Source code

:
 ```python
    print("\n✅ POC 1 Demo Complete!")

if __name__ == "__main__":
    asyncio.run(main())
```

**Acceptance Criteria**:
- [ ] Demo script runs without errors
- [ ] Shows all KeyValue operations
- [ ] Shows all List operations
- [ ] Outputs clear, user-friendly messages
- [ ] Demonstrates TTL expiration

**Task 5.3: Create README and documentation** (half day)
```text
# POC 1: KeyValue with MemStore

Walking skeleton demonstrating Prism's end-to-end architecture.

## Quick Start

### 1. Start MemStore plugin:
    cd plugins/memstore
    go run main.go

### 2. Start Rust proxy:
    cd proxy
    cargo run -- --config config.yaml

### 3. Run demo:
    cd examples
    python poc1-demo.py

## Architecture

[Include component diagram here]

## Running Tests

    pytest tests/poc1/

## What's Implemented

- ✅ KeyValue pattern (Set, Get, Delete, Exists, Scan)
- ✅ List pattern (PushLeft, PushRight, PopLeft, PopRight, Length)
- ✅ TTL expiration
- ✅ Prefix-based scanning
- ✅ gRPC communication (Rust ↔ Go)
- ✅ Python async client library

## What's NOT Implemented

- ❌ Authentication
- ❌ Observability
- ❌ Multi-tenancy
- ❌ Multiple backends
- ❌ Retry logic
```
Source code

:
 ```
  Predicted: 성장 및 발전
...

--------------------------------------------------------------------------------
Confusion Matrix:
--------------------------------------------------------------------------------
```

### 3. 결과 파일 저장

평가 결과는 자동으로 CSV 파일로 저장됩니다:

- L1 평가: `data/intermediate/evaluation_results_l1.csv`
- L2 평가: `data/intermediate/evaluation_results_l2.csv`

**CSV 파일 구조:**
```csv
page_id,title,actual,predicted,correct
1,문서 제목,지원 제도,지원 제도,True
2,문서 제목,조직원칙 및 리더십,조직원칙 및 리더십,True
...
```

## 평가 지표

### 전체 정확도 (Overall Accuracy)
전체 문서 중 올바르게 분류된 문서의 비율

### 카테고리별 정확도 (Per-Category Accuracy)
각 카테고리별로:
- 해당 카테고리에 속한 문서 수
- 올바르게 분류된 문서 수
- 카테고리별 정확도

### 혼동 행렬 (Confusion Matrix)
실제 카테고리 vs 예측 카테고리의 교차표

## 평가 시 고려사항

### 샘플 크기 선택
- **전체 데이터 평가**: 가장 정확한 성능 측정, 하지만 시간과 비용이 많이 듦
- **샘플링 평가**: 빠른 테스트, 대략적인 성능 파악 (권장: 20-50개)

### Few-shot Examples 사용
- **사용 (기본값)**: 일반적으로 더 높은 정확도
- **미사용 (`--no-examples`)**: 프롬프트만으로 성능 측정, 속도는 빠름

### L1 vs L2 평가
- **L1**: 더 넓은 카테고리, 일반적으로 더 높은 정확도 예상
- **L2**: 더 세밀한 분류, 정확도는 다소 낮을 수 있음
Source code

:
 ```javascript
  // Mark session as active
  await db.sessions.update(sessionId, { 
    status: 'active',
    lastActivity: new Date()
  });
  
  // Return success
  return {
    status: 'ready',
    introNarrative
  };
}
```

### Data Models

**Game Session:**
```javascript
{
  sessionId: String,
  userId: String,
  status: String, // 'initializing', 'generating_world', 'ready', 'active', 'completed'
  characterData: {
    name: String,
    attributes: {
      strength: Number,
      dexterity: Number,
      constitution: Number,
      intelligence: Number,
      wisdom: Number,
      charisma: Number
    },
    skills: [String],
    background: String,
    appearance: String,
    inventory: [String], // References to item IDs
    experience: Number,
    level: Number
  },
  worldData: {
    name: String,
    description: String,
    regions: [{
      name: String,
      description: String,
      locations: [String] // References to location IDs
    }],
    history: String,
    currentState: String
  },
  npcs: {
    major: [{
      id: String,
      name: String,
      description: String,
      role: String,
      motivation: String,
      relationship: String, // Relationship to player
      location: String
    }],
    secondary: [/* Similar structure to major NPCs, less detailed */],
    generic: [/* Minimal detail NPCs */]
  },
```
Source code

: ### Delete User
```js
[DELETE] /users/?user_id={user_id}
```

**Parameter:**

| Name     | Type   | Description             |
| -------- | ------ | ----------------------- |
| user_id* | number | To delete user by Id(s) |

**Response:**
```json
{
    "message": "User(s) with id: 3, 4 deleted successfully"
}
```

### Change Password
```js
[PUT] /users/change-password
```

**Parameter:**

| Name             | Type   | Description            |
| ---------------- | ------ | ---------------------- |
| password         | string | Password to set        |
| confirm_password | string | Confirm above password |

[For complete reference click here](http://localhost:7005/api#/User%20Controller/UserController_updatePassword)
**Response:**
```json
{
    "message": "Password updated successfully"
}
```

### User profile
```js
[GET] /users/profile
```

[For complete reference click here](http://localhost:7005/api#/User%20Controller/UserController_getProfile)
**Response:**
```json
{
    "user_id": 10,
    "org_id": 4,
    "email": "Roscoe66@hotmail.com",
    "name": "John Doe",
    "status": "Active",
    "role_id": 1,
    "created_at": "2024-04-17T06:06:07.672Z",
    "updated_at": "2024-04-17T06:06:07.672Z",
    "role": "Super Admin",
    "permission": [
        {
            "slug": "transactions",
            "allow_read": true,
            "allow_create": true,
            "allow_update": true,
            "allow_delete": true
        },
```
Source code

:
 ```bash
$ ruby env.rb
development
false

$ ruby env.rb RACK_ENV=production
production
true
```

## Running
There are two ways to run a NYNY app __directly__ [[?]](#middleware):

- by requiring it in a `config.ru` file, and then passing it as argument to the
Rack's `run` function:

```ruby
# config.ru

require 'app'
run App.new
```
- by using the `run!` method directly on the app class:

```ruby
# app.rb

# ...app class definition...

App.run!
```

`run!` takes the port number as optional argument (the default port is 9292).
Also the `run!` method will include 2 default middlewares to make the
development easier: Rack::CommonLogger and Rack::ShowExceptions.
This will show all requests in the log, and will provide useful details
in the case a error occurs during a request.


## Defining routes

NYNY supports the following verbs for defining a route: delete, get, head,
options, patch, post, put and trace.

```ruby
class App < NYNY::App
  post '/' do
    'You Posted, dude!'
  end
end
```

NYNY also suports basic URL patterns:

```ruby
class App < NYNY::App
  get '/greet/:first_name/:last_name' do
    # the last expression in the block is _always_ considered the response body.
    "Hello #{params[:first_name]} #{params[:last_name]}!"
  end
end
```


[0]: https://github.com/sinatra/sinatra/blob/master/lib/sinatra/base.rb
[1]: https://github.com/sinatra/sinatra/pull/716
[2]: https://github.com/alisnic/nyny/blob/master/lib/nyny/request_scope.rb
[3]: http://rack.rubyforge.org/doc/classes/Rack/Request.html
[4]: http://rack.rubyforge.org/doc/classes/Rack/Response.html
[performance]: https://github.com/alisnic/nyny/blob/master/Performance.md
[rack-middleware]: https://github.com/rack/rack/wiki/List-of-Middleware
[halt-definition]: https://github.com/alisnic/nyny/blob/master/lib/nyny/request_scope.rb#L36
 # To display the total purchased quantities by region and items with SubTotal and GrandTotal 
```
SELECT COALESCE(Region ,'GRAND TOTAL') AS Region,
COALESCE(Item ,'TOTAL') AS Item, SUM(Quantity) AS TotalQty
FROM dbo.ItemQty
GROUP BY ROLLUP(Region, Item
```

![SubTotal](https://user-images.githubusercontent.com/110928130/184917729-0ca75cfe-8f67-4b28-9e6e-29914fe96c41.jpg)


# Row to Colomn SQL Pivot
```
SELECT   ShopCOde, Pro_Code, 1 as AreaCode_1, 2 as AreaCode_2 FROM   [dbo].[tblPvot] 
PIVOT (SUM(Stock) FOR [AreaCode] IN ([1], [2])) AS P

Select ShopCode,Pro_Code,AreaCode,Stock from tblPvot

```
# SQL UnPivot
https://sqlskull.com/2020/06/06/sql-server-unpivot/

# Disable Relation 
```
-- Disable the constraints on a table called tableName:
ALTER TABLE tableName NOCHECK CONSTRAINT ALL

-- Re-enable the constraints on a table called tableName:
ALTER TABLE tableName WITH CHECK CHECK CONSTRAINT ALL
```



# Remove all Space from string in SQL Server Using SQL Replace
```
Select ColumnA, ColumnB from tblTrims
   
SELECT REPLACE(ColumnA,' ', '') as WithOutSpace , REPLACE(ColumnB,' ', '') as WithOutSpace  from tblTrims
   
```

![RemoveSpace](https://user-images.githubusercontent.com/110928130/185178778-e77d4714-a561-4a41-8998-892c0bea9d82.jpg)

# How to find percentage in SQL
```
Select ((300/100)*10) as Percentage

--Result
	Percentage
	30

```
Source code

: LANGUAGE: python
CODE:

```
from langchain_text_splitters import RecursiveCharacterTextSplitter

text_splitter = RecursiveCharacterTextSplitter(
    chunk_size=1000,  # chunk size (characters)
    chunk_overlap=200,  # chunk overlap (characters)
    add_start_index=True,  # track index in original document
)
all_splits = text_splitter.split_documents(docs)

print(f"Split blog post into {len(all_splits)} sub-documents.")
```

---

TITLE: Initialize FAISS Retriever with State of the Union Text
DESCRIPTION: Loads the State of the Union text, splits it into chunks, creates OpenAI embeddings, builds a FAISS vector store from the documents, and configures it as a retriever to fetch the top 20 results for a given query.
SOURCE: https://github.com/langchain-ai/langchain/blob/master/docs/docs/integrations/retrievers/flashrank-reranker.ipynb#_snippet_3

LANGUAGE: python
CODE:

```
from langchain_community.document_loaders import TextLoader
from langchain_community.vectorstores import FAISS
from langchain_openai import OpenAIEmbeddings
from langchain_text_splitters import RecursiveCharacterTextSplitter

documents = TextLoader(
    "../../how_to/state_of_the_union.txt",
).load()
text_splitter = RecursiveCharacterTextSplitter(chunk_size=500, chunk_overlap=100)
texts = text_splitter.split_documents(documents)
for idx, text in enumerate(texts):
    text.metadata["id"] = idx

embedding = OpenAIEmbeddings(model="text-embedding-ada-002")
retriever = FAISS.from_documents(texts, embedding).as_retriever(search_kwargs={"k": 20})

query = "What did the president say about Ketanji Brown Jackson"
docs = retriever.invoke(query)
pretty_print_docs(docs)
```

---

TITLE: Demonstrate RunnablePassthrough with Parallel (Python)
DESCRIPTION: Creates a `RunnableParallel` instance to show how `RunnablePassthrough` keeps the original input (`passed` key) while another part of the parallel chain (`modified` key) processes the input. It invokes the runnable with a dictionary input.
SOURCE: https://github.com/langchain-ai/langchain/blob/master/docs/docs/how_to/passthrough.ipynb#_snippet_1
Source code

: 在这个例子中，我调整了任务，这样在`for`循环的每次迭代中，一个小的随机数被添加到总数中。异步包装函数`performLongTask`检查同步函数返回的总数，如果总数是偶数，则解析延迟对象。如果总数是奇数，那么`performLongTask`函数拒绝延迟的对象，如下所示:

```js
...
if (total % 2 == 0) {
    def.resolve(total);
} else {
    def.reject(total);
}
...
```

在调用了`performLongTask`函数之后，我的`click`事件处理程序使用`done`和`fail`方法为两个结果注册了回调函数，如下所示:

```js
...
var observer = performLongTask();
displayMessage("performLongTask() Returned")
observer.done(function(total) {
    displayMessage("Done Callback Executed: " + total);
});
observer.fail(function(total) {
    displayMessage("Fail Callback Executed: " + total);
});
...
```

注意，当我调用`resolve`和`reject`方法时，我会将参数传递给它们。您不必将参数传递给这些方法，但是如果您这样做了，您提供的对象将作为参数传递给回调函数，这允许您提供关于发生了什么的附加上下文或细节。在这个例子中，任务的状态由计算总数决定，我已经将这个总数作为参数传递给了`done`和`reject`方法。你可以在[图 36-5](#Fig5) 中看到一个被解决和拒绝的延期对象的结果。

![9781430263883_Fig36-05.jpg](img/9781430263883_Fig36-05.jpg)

· · ·

Action item »
Look through the data above. Find each line with the string "resolve" and copy it.

Reply »
    def.resolve(total);
注意，当我调用`resolve`和`reject`方法时，我会将参数传递给它们。您不必将参数传递给这些方法，但是如果您这样做了，您提供的对象将作为参数传递给回调函数，这允许您提供关于发生了什么的附加上下文或细节。在这个例子中，任务的状态由计算总数决定，我已经将这个总数作为参数传递给了`done`和`reject`方法。你可以在[图 36-5](#Fig5) 中看到一个被解决和拒绝的延期对象的结果。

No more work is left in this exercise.